The whole listing is to be returned exactly.

----

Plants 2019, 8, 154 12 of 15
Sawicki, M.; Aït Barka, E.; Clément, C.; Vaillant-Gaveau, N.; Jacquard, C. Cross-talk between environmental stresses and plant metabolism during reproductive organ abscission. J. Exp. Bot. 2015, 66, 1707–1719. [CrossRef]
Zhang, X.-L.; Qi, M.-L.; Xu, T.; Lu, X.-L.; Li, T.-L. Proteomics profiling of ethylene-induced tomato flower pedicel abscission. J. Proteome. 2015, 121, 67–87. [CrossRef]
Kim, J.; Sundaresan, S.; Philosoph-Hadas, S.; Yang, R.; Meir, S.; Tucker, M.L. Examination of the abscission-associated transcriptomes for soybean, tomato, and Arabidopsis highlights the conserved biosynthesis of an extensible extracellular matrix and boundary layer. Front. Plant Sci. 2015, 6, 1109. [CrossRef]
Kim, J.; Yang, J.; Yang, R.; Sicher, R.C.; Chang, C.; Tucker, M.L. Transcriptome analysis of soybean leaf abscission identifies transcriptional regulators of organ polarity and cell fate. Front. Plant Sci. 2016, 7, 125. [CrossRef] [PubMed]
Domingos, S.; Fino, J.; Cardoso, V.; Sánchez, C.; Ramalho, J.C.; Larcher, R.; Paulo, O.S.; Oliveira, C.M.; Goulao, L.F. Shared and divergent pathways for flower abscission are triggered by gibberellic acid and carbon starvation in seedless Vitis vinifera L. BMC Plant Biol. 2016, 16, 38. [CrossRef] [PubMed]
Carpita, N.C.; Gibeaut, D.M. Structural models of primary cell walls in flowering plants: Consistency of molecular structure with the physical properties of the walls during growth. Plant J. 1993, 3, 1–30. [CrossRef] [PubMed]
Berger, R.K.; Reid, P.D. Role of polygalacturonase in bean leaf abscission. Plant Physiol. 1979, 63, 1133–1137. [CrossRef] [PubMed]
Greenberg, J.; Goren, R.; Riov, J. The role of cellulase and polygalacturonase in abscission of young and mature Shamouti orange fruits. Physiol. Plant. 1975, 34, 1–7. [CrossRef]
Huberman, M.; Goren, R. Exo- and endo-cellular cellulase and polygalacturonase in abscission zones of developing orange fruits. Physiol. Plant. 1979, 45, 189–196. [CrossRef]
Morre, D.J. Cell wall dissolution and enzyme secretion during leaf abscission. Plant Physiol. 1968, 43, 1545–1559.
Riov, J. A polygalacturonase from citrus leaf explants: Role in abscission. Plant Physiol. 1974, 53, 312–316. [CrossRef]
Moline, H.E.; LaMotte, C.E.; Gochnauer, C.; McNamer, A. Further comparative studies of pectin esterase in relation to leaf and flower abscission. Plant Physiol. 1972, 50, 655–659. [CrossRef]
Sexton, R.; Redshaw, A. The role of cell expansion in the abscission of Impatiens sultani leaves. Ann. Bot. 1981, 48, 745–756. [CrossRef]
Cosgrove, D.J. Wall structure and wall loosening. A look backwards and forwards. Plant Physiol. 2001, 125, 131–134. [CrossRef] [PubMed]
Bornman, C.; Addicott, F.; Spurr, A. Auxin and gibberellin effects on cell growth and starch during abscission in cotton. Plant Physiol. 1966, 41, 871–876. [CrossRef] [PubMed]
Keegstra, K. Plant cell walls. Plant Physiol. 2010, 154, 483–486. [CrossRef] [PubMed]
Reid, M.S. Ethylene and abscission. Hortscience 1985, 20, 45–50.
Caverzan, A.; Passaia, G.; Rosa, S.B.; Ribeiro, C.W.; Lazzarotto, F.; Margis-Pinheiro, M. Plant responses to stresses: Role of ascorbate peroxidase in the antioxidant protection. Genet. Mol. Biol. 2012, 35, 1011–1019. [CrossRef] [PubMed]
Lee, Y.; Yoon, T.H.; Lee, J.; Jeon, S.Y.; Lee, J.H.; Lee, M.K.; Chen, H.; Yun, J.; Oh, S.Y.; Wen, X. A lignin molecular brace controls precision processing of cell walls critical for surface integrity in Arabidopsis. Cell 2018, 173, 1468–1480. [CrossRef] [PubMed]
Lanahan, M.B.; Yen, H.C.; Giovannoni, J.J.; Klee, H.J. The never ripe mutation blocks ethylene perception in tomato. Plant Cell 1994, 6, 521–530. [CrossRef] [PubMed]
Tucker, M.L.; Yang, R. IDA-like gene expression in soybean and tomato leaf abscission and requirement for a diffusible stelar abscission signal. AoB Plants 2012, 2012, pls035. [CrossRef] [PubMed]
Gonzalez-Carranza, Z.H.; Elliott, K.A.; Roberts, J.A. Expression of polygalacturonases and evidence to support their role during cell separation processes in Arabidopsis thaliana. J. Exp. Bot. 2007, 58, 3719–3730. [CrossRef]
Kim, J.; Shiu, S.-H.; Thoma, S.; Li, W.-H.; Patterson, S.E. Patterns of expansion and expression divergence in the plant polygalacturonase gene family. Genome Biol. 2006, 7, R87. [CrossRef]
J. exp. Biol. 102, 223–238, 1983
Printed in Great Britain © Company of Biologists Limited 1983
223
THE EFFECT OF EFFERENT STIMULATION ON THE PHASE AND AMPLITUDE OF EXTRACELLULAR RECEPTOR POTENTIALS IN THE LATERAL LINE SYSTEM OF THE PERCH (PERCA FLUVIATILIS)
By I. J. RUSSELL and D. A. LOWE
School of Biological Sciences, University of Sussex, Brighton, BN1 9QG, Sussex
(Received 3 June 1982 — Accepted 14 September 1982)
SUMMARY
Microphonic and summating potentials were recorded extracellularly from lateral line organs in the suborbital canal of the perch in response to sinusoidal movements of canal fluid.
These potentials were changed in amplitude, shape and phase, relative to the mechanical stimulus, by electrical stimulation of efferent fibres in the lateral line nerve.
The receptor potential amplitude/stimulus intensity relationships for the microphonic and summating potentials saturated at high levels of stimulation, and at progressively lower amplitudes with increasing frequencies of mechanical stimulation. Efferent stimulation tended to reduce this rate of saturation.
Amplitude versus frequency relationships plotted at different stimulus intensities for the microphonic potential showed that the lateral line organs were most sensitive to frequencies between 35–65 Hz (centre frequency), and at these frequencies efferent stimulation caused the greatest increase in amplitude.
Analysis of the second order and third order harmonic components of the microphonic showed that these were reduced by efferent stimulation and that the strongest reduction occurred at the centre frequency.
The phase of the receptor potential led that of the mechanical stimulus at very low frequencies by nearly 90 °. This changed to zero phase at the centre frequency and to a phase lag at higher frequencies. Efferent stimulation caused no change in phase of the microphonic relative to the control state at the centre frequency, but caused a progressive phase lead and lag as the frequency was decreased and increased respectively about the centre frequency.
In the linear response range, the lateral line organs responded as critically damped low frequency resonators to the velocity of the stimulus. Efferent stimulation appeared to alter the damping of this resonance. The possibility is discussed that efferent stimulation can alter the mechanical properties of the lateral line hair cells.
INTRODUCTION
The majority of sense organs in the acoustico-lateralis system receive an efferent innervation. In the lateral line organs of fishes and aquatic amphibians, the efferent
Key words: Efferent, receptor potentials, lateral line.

----

Task solution:
Plants 2019, 8, 154 12 of 15
Sawicki, M.; Aït Barka, E.; Clément, C.; Vaillant-Gaveau, N.; Jacquard, C. Cross-talk between environmental stresses and plant metabolism during reproductive organ abscission. J. Exp. Bot. 2015, 66, 1707–1719. [CrossRef]
Zhang, X.-L.; Qi, M.-L.; Xu, T.; Lu, X.-L.; Li, T.-L. Proteomics profiling of ethylene-induced tomato flower pedicel abscission. J. Proteome. 2015, 121, 67–87. [CrossRef]
Kim, J.; Sundaresan, S.; Philosoph-Hadas, S.; Yang, R.; Meir, S.; Tucker, M.L. Examination of the abscission-associated transcriptomes for soybean, tomato, and Arabidopsis highlights the conserved biosynthesis of an extensible extracellular matrix and boundary layer. Front. Plant Sci. 2015, 6, 1109. [CrossRef]
Kim, J.; Yang, J.; Yang, R.; Sicher, R.C.; Chang, C.; Tucker, M.L. Transcriptome analysis of soybean leaf abscission identifies transcriptional regulators of organ polarity and cell fate. Front. Plant Sci. 2016, 7, 125. [CrossRef] [PubMed]
Domingos, S.; Fino, J.; Cardoso, V.; Sánchez, C.; Ramalho, J.C.; Larcher, R.; Paulo, O.S.; Oliveira, C.M.; Goulao, L.F. Shared and divergent pathways for flower abscission are triggered by gibberellic acid and carbon starvation in seedless Vitis vinifera L. BMC Plant Biol. 2016, 16, 38. [CrossRef] [PubMed]
Carpita, N.C.; Gibeaut, D.M. Structural models of primary cell walls in flowering plants: Consistency of molecular structure with the physical properties of the walls during growth. Plant J. 1993, 3, 1–30. [CrossRef] [PubMed]
Berger, R.K.; Reid, P.D. Role of polygalacturonase in bean leaf abscission. Plant Physiol. 1979, 63, 1133–1137. [CrossRef] [PubMed]
Greenberg, J.; Goren, R.; Riov, J. The role of cellulase and polygalacturonase in abscission of young and mature Shamouti orange fruits. Physiol. Plant. 1975, 34, 1–7. [CrossRef]
Huberman, M.; Goren, R. Exo- and endo-cellular cellulase and polygalacturonase in abscission zones of developing orange fruits. Physiol. Plant. 1979, 45, 189–196. [CrossRef]
Morre, D.J. Cell wall dissolution and enzyme secretion during leaf abscission. Plant Physiol. 1968, 43, 1545–1559.
Riov, J. A polygalacturonase from citrus leaf explants: Role in abscission. Plant Physiol. 1974, 53, 312–316. [CrossRef]
Moline, H.E.; LaMotte, C.E.; Gochnauer, C.; McNamer, A. Further comparative studies of pectin esterase in relation to leaf and flower abscission. Plant Physiol. 1972, 50, 655–659. [CrossRef]
Sexton, R.; Redshaw, A. The role of cell expansion in the abscission of Impatiens sultani leaves. Ann. Bot. 1981, 48, 745–756. [CrossRef]
Cosgrove, D.J. Wall structure and wall loosening. A look backwards and forwards. Plant Physiol. 2001, 125, 131–134. [CrossRef] [PubMed]
Bornman, C.; Addicott, F.; Spurr, A. Auxin and gibberellin effects on cell growth and starch during abscission in cotton. Plant Physiol. 1966, 41, 871–876. [CrossRef] [PubMed]
Keegstra, K. Plant cell walls. Plant Physiol. 2010, 154, 483–486. [CrossRef] [PubMed]
Reid, M.S. Ethylene and abscission. Hortscience 1985, 20, 45–50.
Caverzan, A.; Passaia, G.; Rosa, S.B.; Ribeiro, C.W.; Lazzarotto, F.; Margis-Pinheiro, M. Plant responses to stresses: Role of ascorbate peroxidase in the antioxidant protection. Genet. Mol. Biol. 2012, 35, 1011–1019. [CrossRef] [PubMed]
Lee, Y.; Yoon, T.H.; Lee, J.; Jeon, S.Y.; Lee, J.H.; Lee, M.K.; Chen, H.; Yun, J.; Oh, S.Y.; Wen, X. A lignin molecular brace controls precision processing of cell walls critical for surface integrity in Arabidopsis. Cell 2018, 173, 1468–1480. [CrossRef] [PubMed]
Lanahan, M.B.; Yen, H.C.; Giovannoni, J.J.; Klee, H.J. The never ripe mutation blocks ethylene perception in tomato. Plant Cell 1994, 6, 521–530. [CrossRef] [PubMed]
Tucker, M.L.; Yang, R. IDA-like gene expression in soybean and tomato leaf abscission and requirement for a diffusible stelar abscission signal. AoB Plants 2012, 2012, pls035. [CrossRef] [PubMed]
Gonzalez-Carranza, Z.H.; Elliott, K.A.; Roberts, J.A. Expression of polygalacturonases and evidence to support their role during cell separation processes in Arabidopsis thaliana. J. Exp. Bot. 2007, 58, 3719–3730. [CrossRef]
Kim, J.; Shiu, S.-H.; Thoma, S.; Li, W.-H.; Patterson, S.E. Patterns of expansion and expression divergence in the plant polygalacturonase gene family. Genome Biol. 2006, 7, R87. [CrossRef]
J. exp. Biol. 102, 223–238, 1983
Printed in Great Britain © Company of Biologists Limited 1983
223
THE EFFECT OF EFFERENT STIMULATION ON THE PHASE AND AMPLITUDE OF EXTRACELLULAR RECEPTOR POTENTIALS IN THE LATERAL LINE SYSTEM OF THE PERCH (PERCA FLUVIATILIS)
By I. J. RUSSELL and D. A. LOWE
School of Biological Sciences, University of Sussex, Brighton, BN1 9QG, Sussex
(Received 3 June 1982 — Accepted 14 September 1982)
SUMMARY
Microphonic and summating potentials were recorded extracellularly from lateral line organs in the suborbital canal of the perch in response to sinusoidal movements of canal fluid.
These potentials were changed in amplitude, shape and phase, relative to the mechanical stimulus, by electrical stimulation of efferent fibres in the lateral line nerve.
The receptor potential amplitude/stimulus intensity relationships for the microphonic and summating potentials saturated at high levels of stimulation, and at progressively lower amplitudes with increasing frequencies of mechanical stimulation. Efferent stimulation tended to reduce this rate of saturation.
Amplitude versus frequency relationships plotted at different stimulus intensities for the microphonic potential showed that the lateral line organs were most sensitive to frequencies between 35–65 Hz (centre frequency), and at these frequencies efferent stimulation caused the greatest increase in amplitude.
Analysis of the second order and third order harmonic components of the microphonic showed that these were reduced by efferent stimulation and that the strongest reduction occurred at the centre frequency.
The phase of the receptor potential led that of the mechanical stimulus at very low frequencies by nearly 90 °. This changed to zero phase at the centre frequency and to a phase lag at higher frequencies. Efferent stimulation caused no change in phase of the microphonic relative to the control state at the centre frequency, but caused a progressive phase lead and lag as the frequency was decreased and increased respectively about the centre frequency.
In the linear response range, the lateral line organs responded as critically damped low frequency resonators to the velocity of the stimulus. Efferent stimulation appeared to alter the damping of this resonance. The possibility is discussed that efferent stimulation can alter the mechanical properties of the lateral line hair cells.
INTRODUCTION
The majority of sense organs in the acoustico-lateralis system receive an efferent innervation. In the lateral line organs of fishes and aquatic amphibians, the efferent
Key words: Efferent, receptor potentials, lateral line.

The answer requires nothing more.